DALLAS (KRLD) – A coalition of groups are calling this Saturday, January 19, “Gun Appreciation Day.” According to the event’s website, groups including the 2nd Amendment Foundation and Women Warriors are urging people to support gun shops and ranges this weekend to “send a loud and clear message to Congress and President Barack Obama.”
This weekend there will be two competing gun buyback events being held in Dallas. One meant to take guns out of circulation permanently, and the other strictly for personal acquisition — but both will be giving cash for the weapons and asking no questions.
The First Presbyterian Church of Dallas and The Stewpot are hosting a gun buyback event at 1822 Young Street. Reverend Bruce Buchanan said the church will offer $50 for handguns and long guns and up to $200 for military-style weapons. The guns will be destroyed, with the metal ground up and re-purposed by a local company.
“We haven’t had a gun buyback since 2007,” Rev. Buchanan said. “The tragedy in Connecticut was so heartbreaking and we wanted to do something.”
Across the street from First Presbyterian, an organization launched in 2012 called The Rights Group will be holding a weapons for cash event as well, along with a 2nd Amendment rally. President Collin Baker told KRLD NewsRadio 1080 that they will be offering “fair market value” for weapons and that the guns will not be destroyed.

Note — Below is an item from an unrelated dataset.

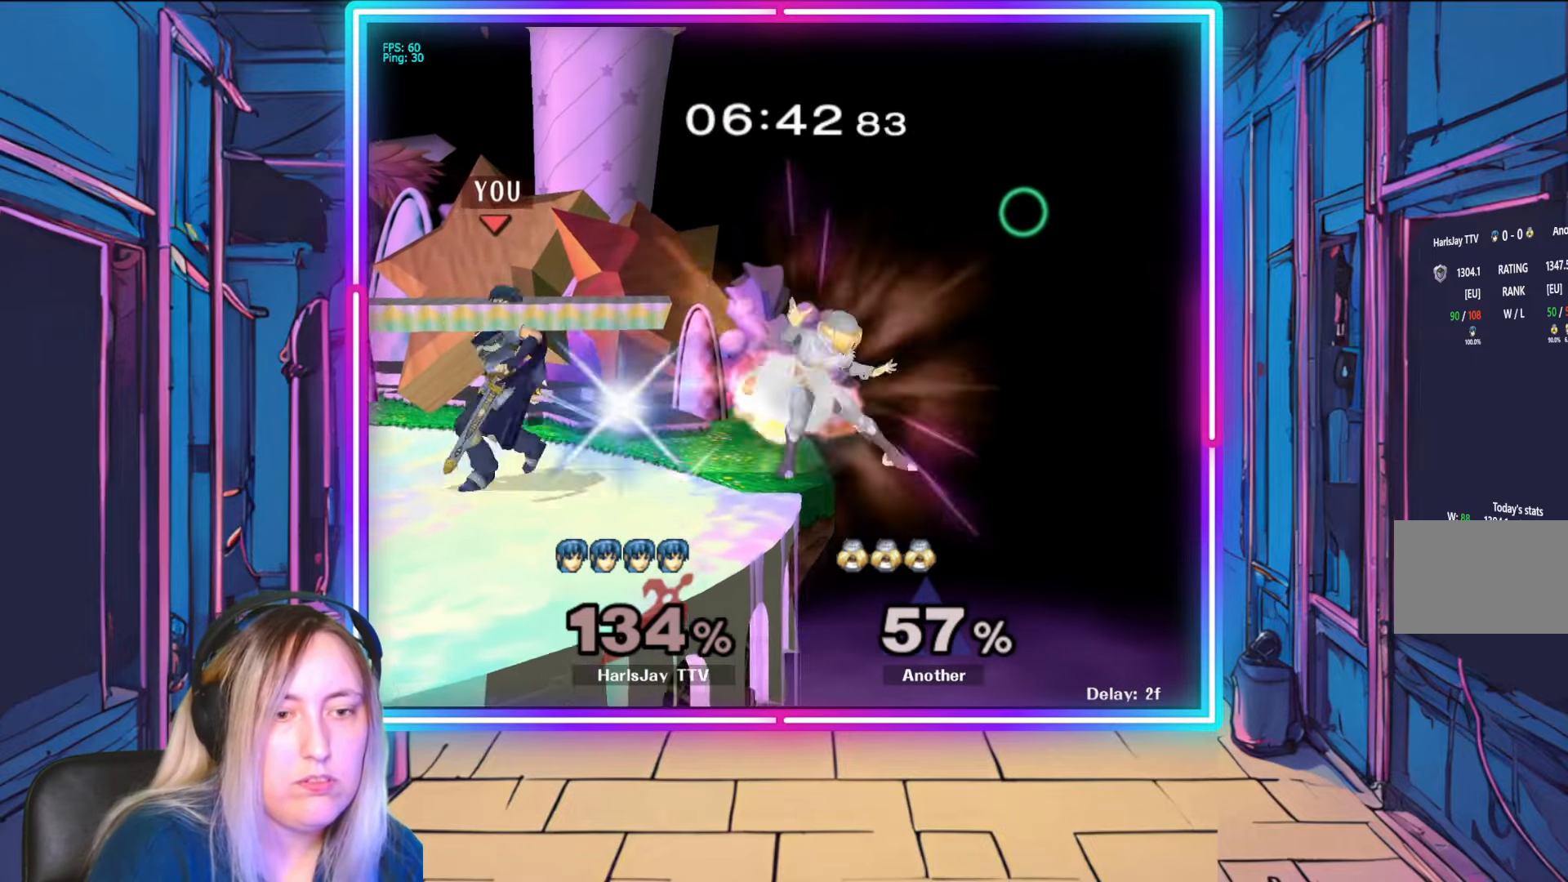
{"buttons": [], "left_stick": "center", "right_stick": "center", "events": [[50, "left_stick", "down"], [167, "left_stick", "down-right"], [333, "right_stick", "center"], [383, "left_stick", "center"]]}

“Private collectors will be setting up a mini-market place right there,” Baker explained. But he said the guns will not be re-sold. “We will run all of the serial numbers by Dallas police. Any firearms that come back stolen will be returned to Dallas police so that they can be returned to their owners. Any guns that were involved in a crime will be returned to the Dallas police for them to further their investigation.”
This won’t be the first gun buyback event at First Presbyterian and Rev. Buchanan said he is not aware of any illegal weapons being collected during the church events. He said the church began doing gun buybacks in 2000 and have collected some 500 weapons since then, by and large from people who bought the firearm years before and then decided they no longer wanted it. “If there is a common demographic, it would be a young adult with a new family. They bought the weapon when they were living on their own. Now that there are children in the house, they want to get rid of it.”
Both the First Presbyterian Church’s gun buyback event and The Rights Group’s “gun rescue” event are considered private sales by the Bureau of Alcohol, Tobacco, Firearms and Explosives (ATF). Current law does not regulate private sales of firearms. A spokesperson with the ATF told KRLD that because neither the church nor the private collectors will be re-selling the guns, no permit is required.
Both groups said Dallas police has been made aware of the events.